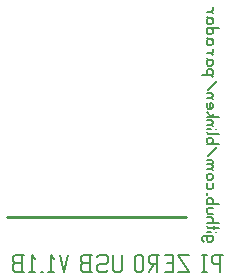
<source format=gbr>
G04 start of page 9 for group -4078 idx -4078 *
G04 Title: (unknown), bottomsilk *
G04 Creator: pcb 4.2.0 *
G04 CreationDate: Fri Mar 27 23:03:46 2020 UTC *
G04 For: blinken *
G04 Format: Gerber/RS-274X *
G04 PCB-Dimensions (mm): 65.00 56.00 *
G04 PCB-Coordinate-Origin: lower left *
%MOMM*%
%FSLAX43Y43*%
%LNBOTTOMSILK*%
%ADD61C,0.254*%
%ADD60C,0.150*%
G54D60*X19888Y31881D02*X19761Y32008D01*
X19888Y31627D02*Y31881D01*
X19761Y31500D02*X19888Y31627D01*
X19507Y31500D02*X19761D01*
X19507D02*X19380Y31627D01*
Y31881D01*
X19507Y32008D01*
X19126Y31500D02*X18999Y31627D01*
Y31881D01*
X19126Y32008D01*
X19888D01*
X20117Y32313D02*X20142D01*
X19380D02*X19761D01*
X19507Y32694D02*X20396D01*
X19507D02*X19380Y32821D01*
X20015Y32567D02*Y32821D01*
X19380Y33075D02*X20396D01*
X19761D02*X19888Y33202D01*
Y33456D01*
X19761Y33583D01*
X19380D02*X19761D01*
X19507Y33888D02*X19888D01*
X19507D02*X19380Y34015D01*
Y34269D01*
X19507Y34396D01*
X19888D01*
X19380Y34700D02*X20396D01*
X19507D02*X19380Y34827D01*
Y35081D01*
X19507Y35208D01*
X19761D01*
X19888Y35081D02*X19761Y35208D01*
X19888Y34827D02*Y35081D01*
X19761Y34700D02*X19888Y34827D01*
X19380Y35513D02*Y35640D01*
X19888Y36072D02*Y36453D01*
X19761Y35945D02*X19888Y36072D01*
X19507Y35945D02*X19761D01*
X19507D02*X19380Y36072D01*
Y36453D01*
X19507Y36758D02*X19761D01*
X19888Y36885D01*
Y37139D01*
X19761Y37266D01*
X19507D02*X19761D01*
X19380Y37139D02*X19507Y37266D01*
X19380Y36885D02*Y37139D01*
X19507Y36758D02*X19380Y36885D01*
Y37698D02*X19761D01*
X19888Y37825D01*
Y37952D01*
X19761Y38079D01*
X19380D02*X19761D01*
X19888Y38206D01*
Y38333D01*
X19761Y38460D01*
X19380D02*X19761D01*
X19888Y37571D02*X19761Y37698D01*
X19507Y38764D02*X20269Y39526D01*
X19380Y39831D02*X20396D01*
X19507D02*X19380Y39958D01*
Y40212D01*
X19507Y40339D01*
X19761D01*
X19888Y40212D02*X19761Y40339D01*
X19888Y39958D02*Y40212D01*
X19761Y39831D02*X19888Y39958D01*
X19507Y40644D02*X20396D01*
X19507D02*X19380Y40771D01*
X20117Y41025D02*X20142D01*
X19380D02*X19761D01*
X19380Y41406D02*X19761D01*
X19888Y41533D01*
Y41660D01*
X19761Y41787D01*
X19380D02*X19761D01*
X19888Y41279D02*X19761Y41406D01*
X19380Y42092D02*X20396D01*
X19761D02*X19380Y42473D01*
X19761Y42092D02*X20015Y42346D01*
X19380Y42905D02*Y43286D01*
X19507Y42778D02*X19380Y42905D01*
X19507Y42778D02*X19761D01*
X19888Y42905D01*
Y43159D01*
X19761Y43286D01*
X19634Y42778D02*Y43286D01*
X19761D01*
X19380Y43717D02*X19761D01*
X19888Y43844D01*
Y43971D01*
X19761Y44098D01*
X19380D02*X19761D01*
X19888Y43590D02*X19761Y43717D01*
X19507Y44403D02*X20269Y45165D01*
X18999Y45597D02*X19761D01*
X19888Y45470D02*X19761Y45597D01*
X19888Y45724D01*
Y45978D01*
X19761Y46105D01*
X19507D02*X19761D01*
X19380Y45978D02*X19507Y46105D01*
X19380Y45724D02*Y45978D01*
X19507Y45597D02*X19380Y45724D01*
X19888Y46791D02*X19761Y46918D01*
X19888Y46537D02*Y46791D01*
X19761Y46410D02*X19888Y46537D01*
X19507Y46410D02*X19761D01*
X19507D02*X19380Y46537D01*
X19507Y46918D02*X19888D01*
X19507D02*X19380Y47045D01*
Y46537D02*Y46791D01*
X19507Y46918D01*
X19380Y47477D02*X19761D01*
X19888Y47604D01*
Y47858D01*
Y47350D02*X19761Y47477D01*
X19888Y48543D02*X19761Y48670D01*
X19888Y48289D02*Y48543D01*
X19761Y48162D02*X19888Y48289D01*
X19507Y48162D02*X19761D01*
X19507D02*X19380Y48289D01*
X19507Y48670D02*X19888D01*
X19507D02*X19380Y48797D01*
Y48289D02*Y48543D01*
X19507Y48670D01*
X19380Y49610D02*X20396D01*
X19380Y49483D02*X19507Y49610D01*
X19380Y49229D02*Y49483D01*
X19507Y49102D02*X19380Y49229D01*
X19507Y49102D02*X19761D01*
X19888Y49229D01*
Y49483D01*
X19761Y49610D01*
X19888Y50296D02*X19761Y50423D01*
X19888Y50042D02*Y50296D01*
X19761Y49915D02*X19888Y50042D01*
X19507Y49915D02*X19761D01*
X19507D02*X19380Y50042D01*
X19507Y50423D02*X19888D01*
X19507D02*X19380Y50550D01*
Y50042D02*Y50296D01*
X19507Y50423D01*
X19380Y50982D02*X19761D01*
X19888Y51109D01*
Y51363D01*
Y50855D02*X19761Y50982D01*
X20517Y28921D02*Y30384D01*
X19968D02*X20700D01*
X19968D02*X19786Y30201D01*
Y29836D02*Y30201D01*
X19968Y29653D02*X19786Y29836D01*
X19968Y29653D02*X20517D01*
X18981Y30384D02*X19347D01*
X19164Y28921D02*Y30384D01*
X18981Y28921D02*X19347D01*
X16969Y30384D02*X17884D01*
Y28921D02*X16969Y30384D01*
Y28921D02*X17884D01*
X15982Y29726D02*X16530D01*
X15799Y28921D02*X16530D01*
Y30384D01*
X15799D02*X16530D01*
X14628D02*X15360D01*
X14628D02*X14445Y30201D01*
Y29836D02*Y30201D01*
X14628Y29653D02*X14445Y29836D01*
X14628Y29653D02*X15177D01*
Y28921D02*Y30384D01*
X14884Y29653D02*X14445Y28921D01*
X14007Y29104D02*Y30201D01*
X13824Y30384D01*
X13458D02*X13824D01*
X13458D02*X13275Y30201D01*
Y29104D02*Y30201D01*
X13458Y28921D02*X13275Y29104D01*
X13458Y28921D02*X13824D01*
X14007Y29104D02*X13824Y28921D01*
X12178Y29104D02*Y30384D01*
Y29104D02*X11995Y28921D01*
X11629D02*X11995D01*
X11629D02*X11446Y29104D01*
Y30384D01*
X10276D02*X10093Y30201D01*
X10276Y30384D02*X10824D01*
X11007Y30201D02*X10824Y30384D01*
X11007Y29836D02*Y30201D01*
Y29836D02*X10824Y29653D01*
X10276D02*X10824D01*
X10276D02*X10093Y29470D01*
Y29104D02*Y29470D01*
X10276Y28921D02*X10093Y29104D01*
X10276Y28921D02*X10824D01*
X11007Y29104D02*X10824Y28921D01*
X8923D02*X9654D01*
X8923D02*X8740Y29104D01*
Y29543D01*
X8923Y29726D02*X8740Y29543D01*
X8923Y29726D02*X9471D01*
Y28921D02*Y30384D01*
X8923D02*X9654D01*
X8923D02*X8740Y30201D01*
Y29909D02*Y30201D01*
X8923Y29726D02*X8740Y29909D01*
X7642Y30384D02*X7277Y28921D01*
X6911Y30384D01*
X6472Y30092D02*X6179Y30384D01*
Y28921D02*Y30384D01*
X5923Y28921D02*X6472D01*
X5301D02*X5484D01*
X4863Y30092D02*X4570Y30384D01*
Y28921D02*Y30384D01*
X4314Y28921D02*X4863D01*
X3144D02*X3875D01*
X3144D02*X2961Y29104D01*
Y29543D01*
X3144Y29726D02*X2961Y29543D01*
X3144Y29726D02*X3692D01*
Y28921D02*Y30384D01*
X3144D02*X3875D01*
X3144D02*X2961Y30201D01*
Y29909D02*Y30201D01*
X3144Y29726D02*X2961Y29909D01*
G54D61*X2450Y33650D02*X17650D01*
M02*

</source>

● ● ● ●

Reproduce the records above from their first line to the line bearing "X19380Y35513D02*Y35640D01*", both ends included, leaving every picture out.

<source format=gbr>
G04 start of page 9 for group -4078 idx -4078 *
G04 Title: (unknown), bottomsilk *
G04 Creator: pcb 4.2.0 *
G04 CreationDate: Fri Mar 27 23:03:46 2020 UTC *
G04 For: blinken *
G04 Format: Gerber/RS-274X *
G04 PCB-Dimensions (mm): 65.00 56.00 *
G04 PCB-Coordinate-Origin: lower left *
%MOMM*%
%FSLAX43Y43*%
%LNBOTTOMSILK*%
%ADD61C,0.254*%
%ADD60C,0.150*%
G54D60*X19888Y31881D02*X19761Y32008D01*
X19888Y31627D02*Y31881D01*
X19761Y31500D02*X19888Y31627D01*
X19507Y31500D02*X19761D01*
X19507D02*X19380Y31627D01*
Y31881D01*
X19507Y32008D01*
X19126Y31500D02*X18999Y31627D01*
Y31881D01*
X19126Y32008D01*
X19888D01*
X20117Y32313D02*X20142D01*
X19380D02*X19761D01*
X19507Y32694D02*X20396D01*
X19507D02*X19380Y32821D01*
X20015Y32567D02*Y32821D01*
X19380Y33075D02*X20396D01*
X19761D02*X19888Y33202D01*
Y33456D01*
X19761Y33583D01*
X19380D02*X19761D01*
X19507Y33888D02*X19888D01*
X19507D02*X19380Y34015D01*
Y34269D01*
X19507Y34396D01*
X19888D01*
X19380Y34700D02*X20396D01*
X19507D02*X19380Y34827D01*
Y35081D01*
X19507Y35208D01*
X19761D01*
X19888Y35081D02*X19761Y35208D01*
X19888Y34827D02*Y35081D01*
X19761Y34700D02*X19888Y34827D01*
X19380Y35513D02*Y35640D01*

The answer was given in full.